Я не большой физиономист, но мне показалось, что сейчас Вернезьев не играл.
– А что, вы не удосужились разобраться с причиной аварии? Ну так я вам расскажу. Стрелок пробил пулей котел перед самым поворотом, и госпожа Боголюбова просто не видела, куда нужно править. И сил быстро затормозить у нее не хватило. Вот только стрелять он должен был в меня. Как же вы так промахнулись, господин Вернезьев? Ай-ай-ай!
Лицо баронета закаменело, он не глядя поставил бокал с шампанским на ближайший стол и быстрыми шагами вылетел наружу.

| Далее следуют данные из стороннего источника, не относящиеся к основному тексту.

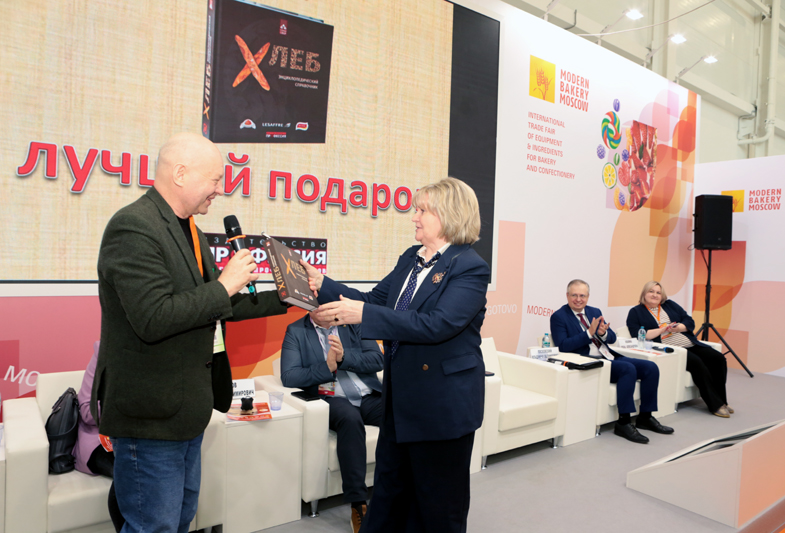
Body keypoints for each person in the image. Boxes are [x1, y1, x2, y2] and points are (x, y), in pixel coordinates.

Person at [91, 132, 288, 533]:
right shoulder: (133, 227)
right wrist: (224, 285)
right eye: (215, 179)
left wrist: (290, 297)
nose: (220, 189)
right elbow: (153, 317)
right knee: (154, 526)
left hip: (187, 411)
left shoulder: (191, 231)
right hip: (150, 416)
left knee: (179, 520)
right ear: (180, 174)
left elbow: (221, 304)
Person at [301, 177, 489, 533]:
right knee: (388, 499)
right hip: (399, 404)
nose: (413, 217)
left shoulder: (469, 266)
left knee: (437, 509)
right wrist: (322, 283)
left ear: (448, 215)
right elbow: (373, 301)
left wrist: (363, 315)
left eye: (422, 210)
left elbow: (437, 324)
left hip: (441, 408)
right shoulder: (411, 258)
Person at [280, 308, 384, 532]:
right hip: (331, 397)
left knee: (402, 414)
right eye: (317, 305)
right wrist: (327, 367)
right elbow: (289, 376)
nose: (324, 309)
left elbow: (378, 359)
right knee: (350, 419)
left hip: (367, 394)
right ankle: (358, 504)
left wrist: (344, 358)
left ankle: (405, 488)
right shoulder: (296, 331)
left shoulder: (355, 323)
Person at [550, 279, 674, 444]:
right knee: (627, 369)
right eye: (574, 295)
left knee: (650, 367)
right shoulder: (559, 316)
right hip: (589, 361)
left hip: (609, 355)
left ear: (588, 296)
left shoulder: (594, 311)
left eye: (582, 295)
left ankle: (645, 417)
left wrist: (603, 333)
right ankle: (623, 423)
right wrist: (589, 333)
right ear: (567, 295)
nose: (578, 299)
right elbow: (563, 345)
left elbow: (613, 338)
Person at [626, 281, 731, 417]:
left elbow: (689, 321)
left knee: (719, 358)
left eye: (658, 293)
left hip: (690, 344)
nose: (655, 295)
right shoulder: (635, 312)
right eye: (651, 291)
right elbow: (637, 334)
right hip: (672, 349)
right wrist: (662, 330)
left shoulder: (670, 305)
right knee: (698, 364)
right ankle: (715, 405)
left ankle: (722, 401)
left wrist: (679, 327)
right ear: (644, 294)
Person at [74, 341, 124, 532]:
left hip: (145, 436)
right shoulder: (104, 350)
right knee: (131, 473)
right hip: (99, 439)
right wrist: (127, 405)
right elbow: (87, 410)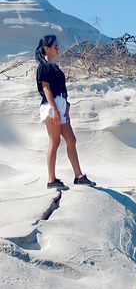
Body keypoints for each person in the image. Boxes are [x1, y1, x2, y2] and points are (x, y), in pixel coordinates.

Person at [35, 35, 96, 190]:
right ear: (46, 48)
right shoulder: (43, 66)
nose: (58, 48)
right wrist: (55, 109)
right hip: (51, 107)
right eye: (55, 46)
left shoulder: (55, 67)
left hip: (61, 107)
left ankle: (79, 176)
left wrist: (66, 106)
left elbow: (61, 89)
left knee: (71, 140)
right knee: (54, 142)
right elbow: (46, 88)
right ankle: (51, 180)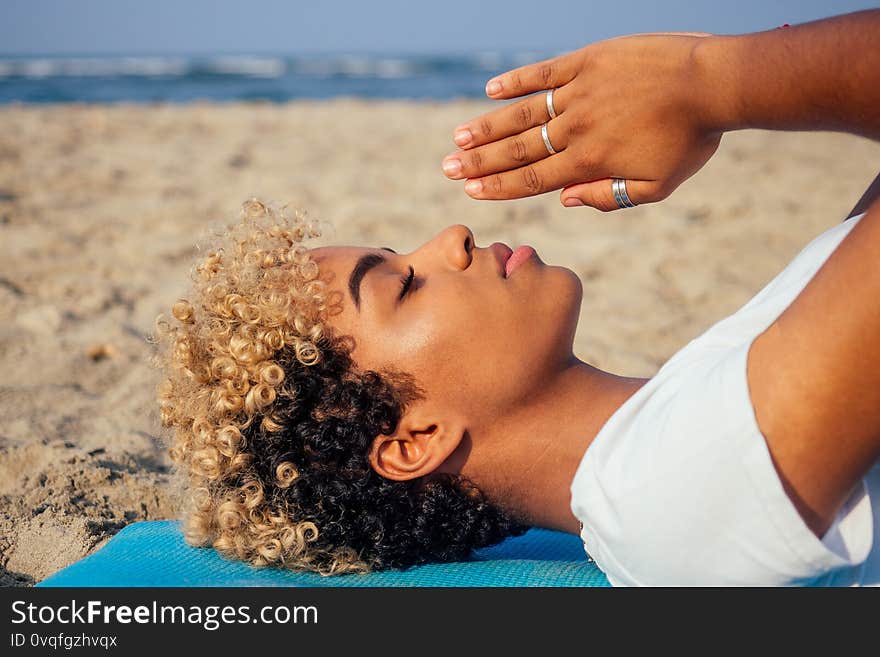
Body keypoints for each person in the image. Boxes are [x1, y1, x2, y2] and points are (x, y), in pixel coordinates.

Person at [154, 10, 880, 585]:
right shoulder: (675, 486)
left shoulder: (695, 415)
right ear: (414, 440)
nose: (452, 235)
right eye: (402, 284)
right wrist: (706, 84)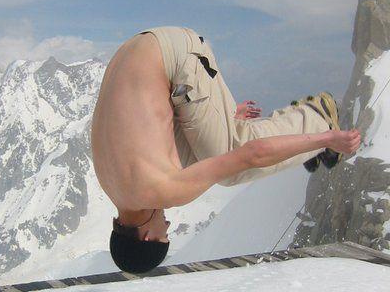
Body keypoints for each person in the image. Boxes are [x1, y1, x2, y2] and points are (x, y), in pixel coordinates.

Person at [90, 26, 361, 274]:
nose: (168, 225)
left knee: (230, 163)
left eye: (165, 233)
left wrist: (324, 139)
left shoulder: (159, 190)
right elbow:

Когда я вышел на улицу, то увидел лишь удаляющийся мобиль Вернезьева.
– Куда это он? – Спросил меня Клейст.
– На разборки, Николай Генрихович. Помните, мы с вами говорили о том, что инцидент в Скопине и засада – это работа разных группировок?
– Помню, конечно.
– Вот я и попытался их друг с другом стравить. Может, это и глупо, но я надеюсь, что в итоге один хищник загрызет другого. А если повезет, они прикончат друг друга.
Эта новость чуть подняла настроение Клейста, но ехать к Боголюбовым он, тем не менее, отказался.
– Вы сами знаете, Владимир Антонович, сколько у нас незаконченных заказов. А поскольку приза мы не получили, деньги придется зарабатывать классическим, так сказать, способом. Езжайте – вы обещали. А я тут, с детьми останусь. И то правда – здесь как-то душевнее.
Что душевнее, это и я знаю. Может, и нет разносолов, заливной осетрины и перепелов с ананасами, но все настолько от души, что не ответить взаимностью просто невозможно. Вот и вчера, едва мы подкатили к воротам, как тут же Мишка – явно дожидался – их отворил. Осталось лишь закатиться в сарай. И баня истоплена, и самовар поспел, и на столе пусть и простая еда, но все вкусное, сытное, с пылу – с жару. Видно: ждали, готовились, как бы не с самого утра. А без нас – скучали. И вот такая искренняя, от самого сердца, забота для меня гораздо ценнее всех балов и приемов. Но – действительно, обещал. И потому Клейст будет лечить душу в доме, где его любят и уважают безо всяких условий, а я поеду обедать туда, где меня принимают за мой статус и ради моего знакомства со взбалмошной дочкой в надежде, что со мной рядом она образумится и вернется к принятым в обществе традициям своего пола. Ну или, по крайней мере, эти проблемы станут головной болью не родителей, а лично моей.
Глава 5
В прихожей Боголюбов, громко меня приветствуя, так, чтобы слышали во всей квартире, шепнул:
– Владимир Антонович, ради бога, за столом ни слова о…
Я понятливо кивнул и, следом за хозяином, прошел в гостиную.
В комнате помимо Веры Арсеньевны и Михаила Платоновича было еще несколько человек: уже знакомый мне инспектор дорожной полиции Вениамин Ильич Охотин с супругой и еще одна пара, ранее мне не встречавшаяся. Я раскланялся с Охотиным, приложился к ручке его дражайшей половины, некогда очаровательной, а ныне, на мой вкус, чрезмерно располневшей.